**DIRECTIONS FOR THIS TASK:** Give back an exact copy of the lines in the records below, from the line that has "万岁山接盘烂尾恒大文旅城" through the line that has "职场的尽头，是卖保险吗", and nothing besides.

BEGIN INPUT RECORDS

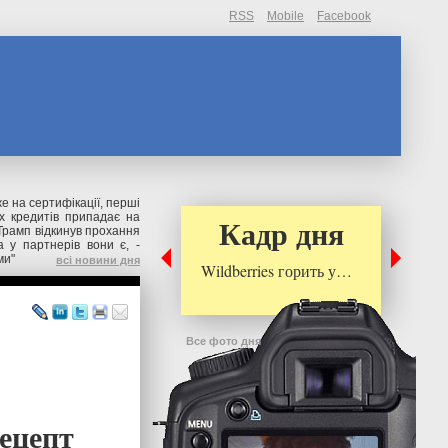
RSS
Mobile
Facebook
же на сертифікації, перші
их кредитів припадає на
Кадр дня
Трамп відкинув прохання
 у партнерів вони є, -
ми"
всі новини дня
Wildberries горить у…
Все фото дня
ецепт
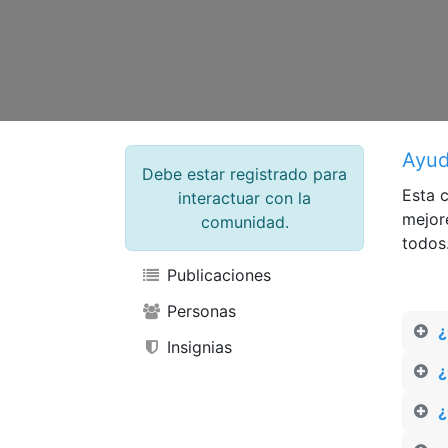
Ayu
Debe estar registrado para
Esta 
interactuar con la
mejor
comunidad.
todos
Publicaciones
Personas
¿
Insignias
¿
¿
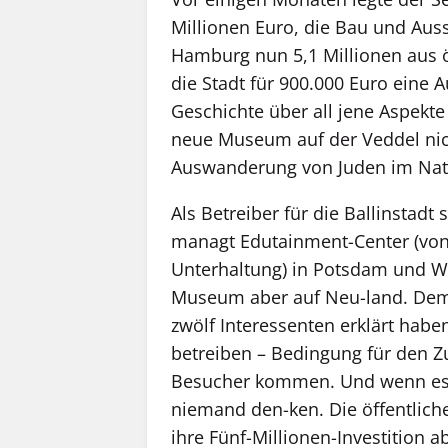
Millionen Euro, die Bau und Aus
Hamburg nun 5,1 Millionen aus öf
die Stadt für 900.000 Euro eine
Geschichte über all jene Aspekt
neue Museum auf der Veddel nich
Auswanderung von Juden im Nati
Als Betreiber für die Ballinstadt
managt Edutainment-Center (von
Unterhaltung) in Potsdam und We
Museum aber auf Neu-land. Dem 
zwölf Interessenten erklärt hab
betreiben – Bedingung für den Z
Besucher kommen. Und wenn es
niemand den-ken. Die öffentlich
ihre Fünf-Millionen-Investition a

END INPUT RECORDS
BEGIN INPUT RECORDS

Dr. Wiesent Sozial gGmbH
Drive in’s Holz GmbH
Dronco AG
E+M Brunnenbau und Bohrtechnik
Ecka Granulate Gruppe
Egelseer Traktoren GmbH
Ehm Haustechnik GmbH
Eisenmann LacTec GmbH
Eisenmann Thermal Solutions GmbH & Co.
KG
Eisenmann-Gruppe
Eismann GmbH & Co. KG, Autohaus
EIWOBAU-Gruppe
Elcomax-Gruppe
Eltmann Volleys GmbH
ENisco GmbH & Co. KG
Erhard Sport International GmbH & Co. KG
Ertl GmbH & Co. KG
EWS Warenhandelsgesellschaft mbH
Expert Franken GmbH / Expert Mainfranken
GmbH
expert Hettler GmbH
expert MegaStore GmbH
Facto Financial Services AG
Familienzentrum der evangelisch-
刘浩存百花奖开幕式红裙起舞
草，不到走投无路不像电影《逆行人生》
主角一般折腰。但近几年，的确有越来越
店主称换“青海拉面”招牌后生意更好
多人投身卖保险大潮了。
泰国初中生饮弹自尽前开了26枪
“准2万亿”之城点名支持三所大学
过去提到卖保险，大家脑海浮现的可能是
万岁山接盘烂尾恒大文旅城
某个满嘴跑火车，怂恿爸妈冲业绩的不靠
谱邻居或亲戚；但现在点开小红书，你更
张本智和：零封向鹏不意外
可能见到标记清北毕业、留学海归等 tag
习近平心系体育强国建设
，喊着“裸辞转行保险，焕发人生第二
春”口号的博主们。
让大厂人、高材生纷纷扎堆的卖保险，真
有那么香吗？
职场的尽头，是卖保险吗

END INPUT RECORDS
BEGIN INPUT RECORDS

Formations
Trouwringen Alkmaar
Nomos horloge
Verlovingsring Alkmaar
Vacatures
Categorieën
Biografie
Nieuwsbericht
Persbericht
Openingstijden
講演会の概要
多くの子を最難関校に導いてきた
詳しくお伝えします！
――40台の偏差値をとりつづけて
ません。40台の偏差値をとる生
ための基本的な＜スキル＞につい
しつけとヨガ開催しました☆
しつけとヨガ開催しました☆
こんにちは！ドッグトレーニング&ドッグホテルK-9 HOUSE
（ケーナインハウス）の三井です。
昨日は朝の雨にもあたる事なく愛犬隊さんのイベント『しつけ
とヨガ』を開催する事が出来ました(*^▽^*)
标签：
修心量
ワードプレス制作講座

END INPUT RECORDS

**SOLUTION BELOW:**
万岁山接盘烂尾恒大文旅城
某个满嘴跑火车，怂恿爸妈冲业绩的不靠
谱邻居或亲戚；但现在点开小红书，你更
张本智和：零封向鹏不意外
可能见到标记清北毕业、留学海归等 tag
习近平心系体育强国建设
，喊着“裸辞转行保险，焕发人生第二
春”口号的博主们。
让大厂人、高材生纷纷扎堆的卖保险，真
有那么香吗？
职场的尽头，是卖保险吗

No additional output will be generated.